El alcalde de Turre no es Arturo Grima; el que manda en ese pueblo peana de Sierra Cabrera es Antonio Cazorla, el auriga de una página en las redes sociales que se llama 'Turre Grande' y que gobierna con la autoridad de un César Augusto. Antonio no es político, es ingeniero, pero tiene tanta jerarquía en el pueblo como en esas páginas donde casi a diario se cuelgan retratos y anécdotas del pueblo que él ordena con templanza, sin dejar entrar ningún comentario político. Porque en Turre, la política está en el aire, aunque no sea vea. Los niños en Mojácar nacen con una escritura de propiedad en la mano, en Garrucha con una nasa de camarones y en Turre con una ideología. Allí, en ese pueblo de molineros y ganaderos, son ya de izquierdas o de derechas en el vientre de su madre.
En Turre, ese pueblo entrañable donde vamos a comer los mejores caracoles de la provincia, la política es un arte; uno recuerda, 'tiempo ha', que como los plenos municipales de Turre, ningunos.
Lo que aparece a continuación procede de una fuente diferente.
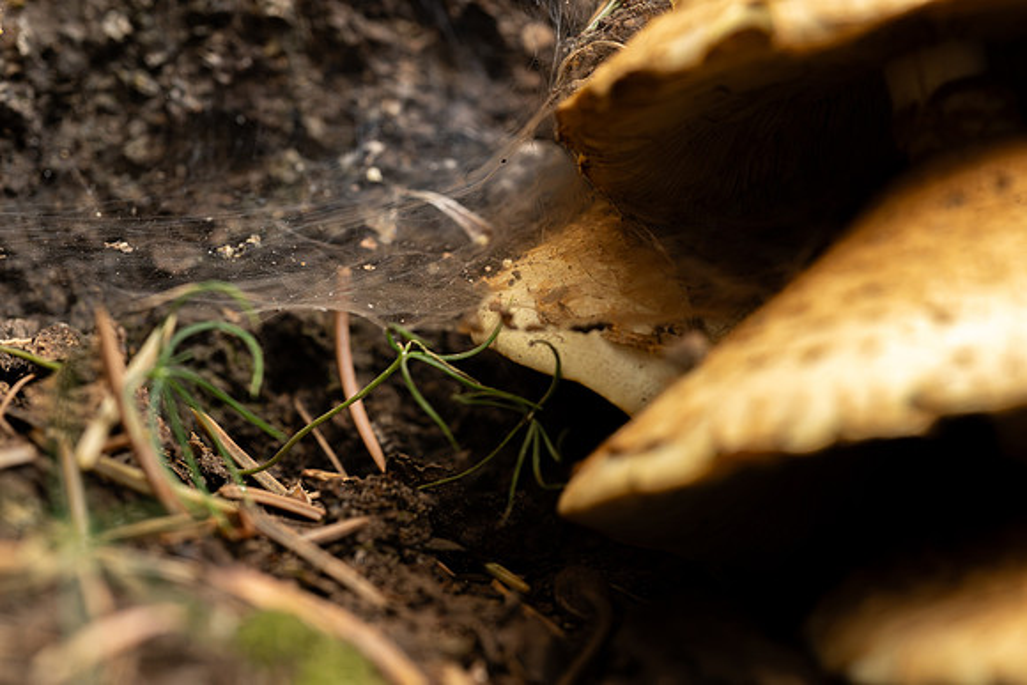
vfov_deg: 22.6
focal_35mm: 60
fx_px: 1712
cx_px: 514
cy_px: 342
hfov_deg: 33.4
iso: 2000
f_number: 8
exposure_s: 1/60
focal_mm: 60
A veces, evocando a Fausto Romero, era la inteligencia en movimiento, la dialéctica, las ocurrencias sofistas, los diálogos socráticos. Uno recuerda aquellos debates hasta la madrugada de viejos políticos como Dámaso, como Agustín Gallardo, Diego Jerez, Paco Sánchez, Montoya, Manolo, José Navarro, Rosalina Gispert y tantos otros. En Turre hay tanta sangre política, política buena en la mayoría de los casos, entendida como bien común -la política ha sido defenestrada por los malos políticos pero sigue habiendo buenos y justos y Turre ha sido (casi) siempre un ejemplo- que ha exportado ediles como Rodrigo Sánchez a pueblos de al lado.
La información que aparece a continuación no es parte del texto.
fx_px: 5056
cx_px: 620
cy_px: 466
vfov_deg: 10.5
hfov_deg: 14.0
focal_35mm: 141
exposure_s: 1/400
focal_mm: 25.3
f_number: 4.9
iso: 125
Ahora vuelvo a ver a Arturo, un animal político, hijo de alcalde, con la vara de mando de Turre entre los dedos, un hombre que no puede vivir sin política y uno recuerda sus intensos debates, su capacidad de defenderse sin abogado, como un Charles Laughton como un Henry Fonda en 12 hombres sin piedad; uno ve de nuevo a Arturo coronado rey de la calle La Rambla y recuerda aquellas sesiones plenarias turreras en las que era tanta la gente que se agolpaba para entrar a los plenos, como si fueran a ver El Ultimo Cuplé en el Cine Avenida, que Arturo ordenó a los municipales poner altavoces en las calles del pueblo para que los vecinos siguieran las intervenciones de los concejales.
Turre con apenas 4.000 habitantes, con 900 británicos que viven felices como lagartos al sol de la montaña de Cabrera, es un pueblo pintoresco: allí se puede uno afeitar la barba a las doce de la noche porque las peluquerías siguen abiertas; allí se comía la mejor jibia en la plancha de Diego Baraza, junto a la calle Rosalías; allí se vuelven locos corriendo en Semana Santa; allí, aunque no hay playa, hay agua a raudales, agua de manantiales, quizá sea el pueblo con más agua de la seca Almería; allí se matan por el boliche que gobernaba el Jura Jura; allí están los mejores cantaores del Levante y corren las cintas como si no hubiera un mañana sembrando de tierra la calle principal; allí hay leyendas como Adelina, el Orsoca, el Grice, el Meko, el Jarras donde, en vez de hablar de fútbol como en los pueblos normales, solo se habla de política. Política y más política. La política que los une y los separa. La política que los hace grandes a veces y otras los empequeñece. Solo hay algo que los une - a los benditos turreros- como si fueran un solo corazón, solo una cosa los funde como el estaño: el grito de ¡Viva San Francisco! y por eso no es difícil ver a un comunista empujando el trono del Santo. Se puede ser ateo en Turre, pero a San Francisco que nadie lo toque.
Turre no es Cisjordania, pero en términos de combate dialéctico, como si lo fuera. Ahora llega de nuevo Arturo como el alcalde número 63 del PP en la provincia y es como si no se hubiera ido nunca. Se tendrá que ir, por el pacto con Diego Morales de IU, el de Los Moralicos, en 14 meses. Pero cualquiera sabe, tratándose de Turre. Porque Turre es impredecible, inestable, como un belén cogido con alfileres. Allí ver una mayoría absoluta es más difícil que ver a Vox ganar en Marinaleda. Vuelve Arturo a Turre, a un pueblo aún por descubrir, y es como si el tiempo se hubiera detenido.